Отсталых все больше и больше, но главной массы богомольцев не видно вовсе. Деревни, через которые приходится идти, точно вымело, - жители провожают икону до следующих деревень, а иные присоединяются к богомольцам до Оранок. Только квасники-лавочники еще не убрались и считают под навесами медяки, оставшиеся в выручках после только что отлившей людской волны.
- Кваску, господа, не угодно ли?
Мы пьем везде, где только возможно. "Для ходу человеку квас очень пользителен, - философствует Андрей Иванович. - А для отдыху, заметьте себе, квасу не кушайте, а более чай".
- Что, хорошо ли торговали? - спрашиваю я у торговца, отирающего платком потное, красное лицо.
- Ух, господин, чистая беда! Главное дело - безобразно очень: все деньги вперед надо спрашивать. Не доглядишь - он выпьет, потом идет себе, более ничего.
- Или теперь со сдачей... - меланхолически добавляет торговка. - Дает гривенник, а сдачи просит с пятиалтынного.
Андрея Ивановича почему-то оскорбляют эти обвинения.
- Не грех богомольцу и даром кваску поднести, - сообщает он свое решительное мнение.
- Наше дело торговое, - холодно отвечает лавочник.
- Живодеры вы, вот что! - говорит мой приятель уже на ходу, но его замечание, по-видимому, не доходит по назначению.
- Назад пойдете, может, ночевать к нам не зайдете ли! - звонко и приветливо кричит торговка вдогонку.
- Вот они, торгаши, - ты ему плюнь в глаза, а он говорит: "божья роса!" Ничтожный народ.
Андрей Иванович имеет обыкновение выражаться резко в определенно; его симпатии и антипатии, как и все поступки, отличаются быстротой, решительностью и некоторою парадоксальностью. Он - отличный работник и примерный семьянин. В молодости года три он сильно пьянствовал и даже валялся в лужах, но потом вдруг остепенился. Чтобы закрепить это обращение на путь истины, отец решил женить его на Матрене Степановне, немолодой и некрасивой девушке, обладавшей резким голосом и очень твердым характером. Андрей Иванович не вышел из родительской воли, и с тех пор жизнь его пошла ровно. Матрена Степановна держала его круто, но, впрочем, и сам он понимал свои обязанности. Работник он был примерный, пользовался нераздельно доверием заказчиков на Яриле и Новой Стройке (окраинных частях города), трудился с утра до вечера, с "давальцами" обращался очень почтительно. Только когда на время "снимал хомут", как сам он выражался, тогда сразу становился другим человеком. В нем проявлялся строптивый демократизм и наклонность к отрицанию. "Давальцев" он начинал рассматривать как своих личных врагов, духовенство обвинял в стяжательстве и в чревоугодии, полицию - в том, что она слишком величается над народом и, кроме того, у пьяных, ночующих в части, шарит по карманам (это он испытал горестным опытом во время своего запивойства). Но больше всего доставалось купцам.
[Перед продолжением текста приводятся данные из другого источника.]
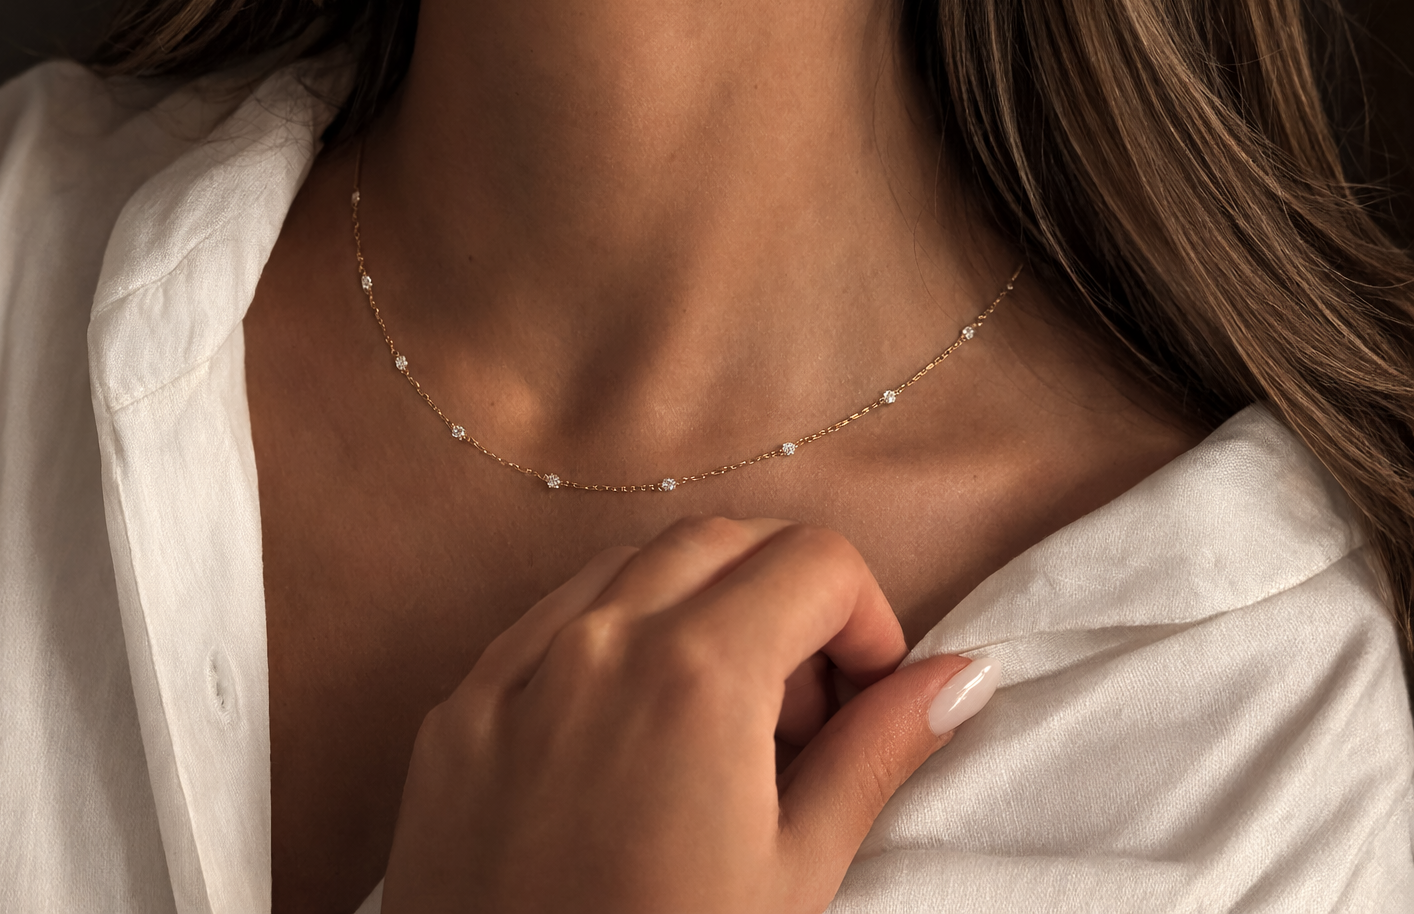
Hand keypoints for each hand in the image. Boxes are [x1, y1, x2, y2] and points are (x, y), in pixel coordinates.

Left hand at [381, 517, 998, 912]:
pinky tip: (629, 732)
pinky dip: (610, 639)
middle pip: (724, 542)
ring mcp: (513, 670)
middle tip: (802, 714)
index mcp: (697, 674)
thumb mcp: (794, 874)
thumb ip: (876, 752)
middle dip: (785, 599)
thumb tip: (960, 676)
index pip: (815, 562)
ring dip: (697, 607)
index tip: (864, 698)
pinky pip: (547, 621)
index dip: (866, 620)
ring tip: (717, 726)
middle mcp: (598, 642)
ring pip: (630, 565)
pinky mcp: (456, 710)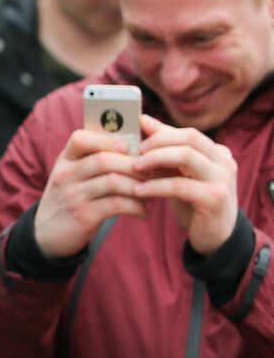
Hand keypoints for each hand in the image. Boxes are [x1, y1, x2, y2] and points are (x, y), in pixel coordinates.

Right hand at [33, 129, 145, 259]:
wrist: (46, 234)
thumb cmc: (70, 199)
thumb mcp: (72, 176)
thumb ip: (93, 160)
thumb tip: (136, 149)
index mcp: (65, 160)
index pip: (80, 139)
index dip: (107, 140)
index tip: (129, 147)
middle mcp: (65, 175)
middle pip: (104, 160)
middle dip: (134, 165)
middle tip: (154, 172)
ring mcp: (73, 195)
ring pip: (113, 182)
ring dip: (140, 186)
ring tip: (153, 192)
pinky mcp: (82, 215)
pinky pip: (116, 205)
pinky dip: (136, 207)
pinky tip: (144, 211)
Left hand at [132, 114, 238, 255]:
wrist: (214, 237)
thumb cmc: (193, 202)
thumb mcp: (178, 174)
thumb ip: (164, 150)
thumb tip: (142, 120)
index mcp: (217, 152)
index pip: (187, 133)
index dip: (159, 132)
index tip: (134, 137)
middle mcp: (224, 161)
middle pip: (188, 139)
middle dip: (156, 143)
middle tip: (133, 151)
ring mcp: (222, 179)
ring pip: (185, 157)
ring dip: (155, 159)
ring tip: (133, 168)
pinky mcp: (214, 198)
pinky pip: (180, 185)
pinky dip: (156, 186)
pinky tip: (138, 190)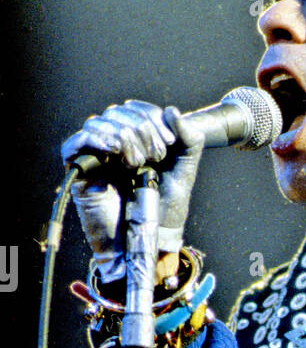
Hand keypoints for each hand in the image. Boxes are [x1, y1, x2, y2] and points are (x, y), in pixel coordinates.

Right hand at [60, 101, 204, 280]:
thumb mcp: (185, 169)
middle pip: (116, 113)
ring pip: (96, 123)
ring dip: (122, 136)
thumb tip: (172, 111)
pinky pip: (74, 144)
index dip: (151, 117)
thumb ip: (189, 139)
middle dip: (140, 129)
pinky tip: (114, 150)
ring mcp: (97, 156)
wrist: (152, 237)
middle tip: (156, 155)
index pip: (136, 110)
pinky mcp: (80, 172)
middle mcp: (115, 144)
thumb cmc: (167, 207)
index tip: (169, 141)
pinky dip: (94, 139)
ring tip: (138, 161)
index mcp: (138, 139)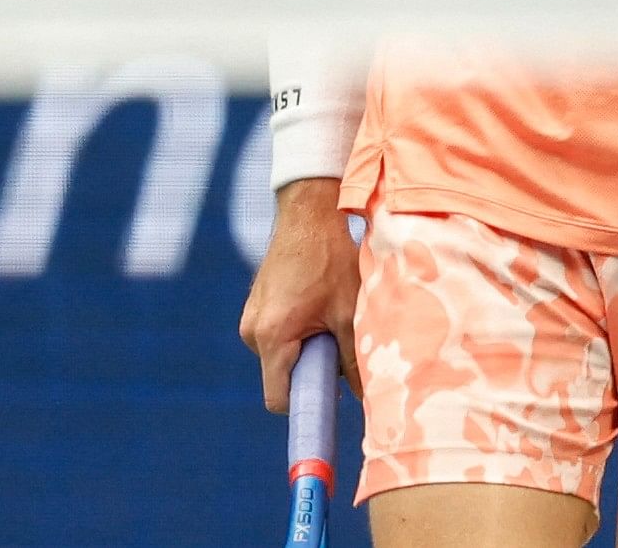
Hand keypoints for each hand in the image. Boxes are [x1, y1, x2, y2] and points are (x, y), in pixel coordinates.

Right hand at [238, 178, 361, 411]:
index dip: (304, 405)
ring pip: (280, 356)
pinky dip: (298, 333)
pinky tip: (317, 307)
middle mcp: (251, 331)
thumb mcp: (348, 312)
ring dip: (306, 349)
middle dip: (311, 371)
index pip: (278, 398)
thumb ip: (355, 359)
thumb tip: (367, 397)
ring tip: (328, 318)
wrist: (307, 214)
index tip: (329, 402)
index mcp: (272, 336)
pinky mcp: (256, 307)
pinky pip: (276, 337)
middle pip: (281, 376)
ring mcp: (250, 318)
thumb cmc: (330, 259)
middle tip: (338, 347)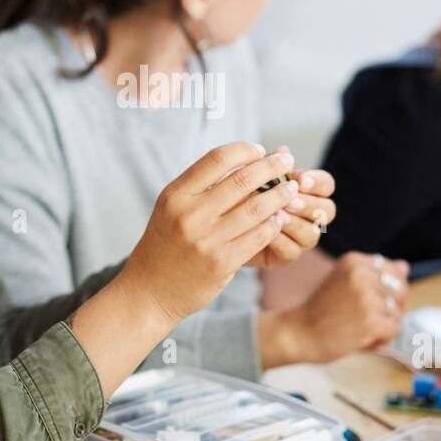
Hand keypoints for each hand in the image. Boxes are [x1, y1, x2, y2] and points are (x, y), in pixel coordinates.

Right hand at [121, 141, 297, 324]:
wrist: (149, 291)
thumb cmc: (165, 245)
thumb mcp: (172, 209)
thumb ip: (202, 188)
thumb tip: (244, 161)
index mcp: (176, 195)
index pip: (217, 159)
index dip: (244, 150)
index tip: (260, 149)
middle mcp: (190, 214)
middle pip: (242, 180)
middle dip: (272, 166)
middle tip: (288, 159)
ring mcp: (207, 240)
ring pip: (256, 208)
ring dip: (280, 195)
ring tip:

- За что вы его обругали? - спросил я на этот раз.
- А вам жалко? - и он кинул на меня короткий взгляд исподлобья. - Я так об них полагаю, что будь я министр, всех бы их запретил.
- Как же тогда - город остался бы без лавок, без товару?.. Кто бы стал заказывать вам сапоги?..
- Как-нибудь иначе придумали бы. Мало ли способов!..
- Как же бы вы придумали? Интересно.
- Да что вы ко мне пристали: как да как? Ежели я сапожник, то, стало быть, это не мое дело. Что я знаю? - шило да подметку, товар да колодку, больше ничего. А может, дайте вы мне большие тысячи, чтобы мне книжки читать, да всякие там бумаги, - я бы придумал. Уж это верно, что придумал бы. А что вы насчет заказчиков говорили, на это я вам вполне могу ответить. Вы вот о чем рассудите: мой отец двенадцать работников держал, а я только двух, и тех еще по времю отпускаешь. Почему так?
- Может быть, сами работники в хозяева выходят?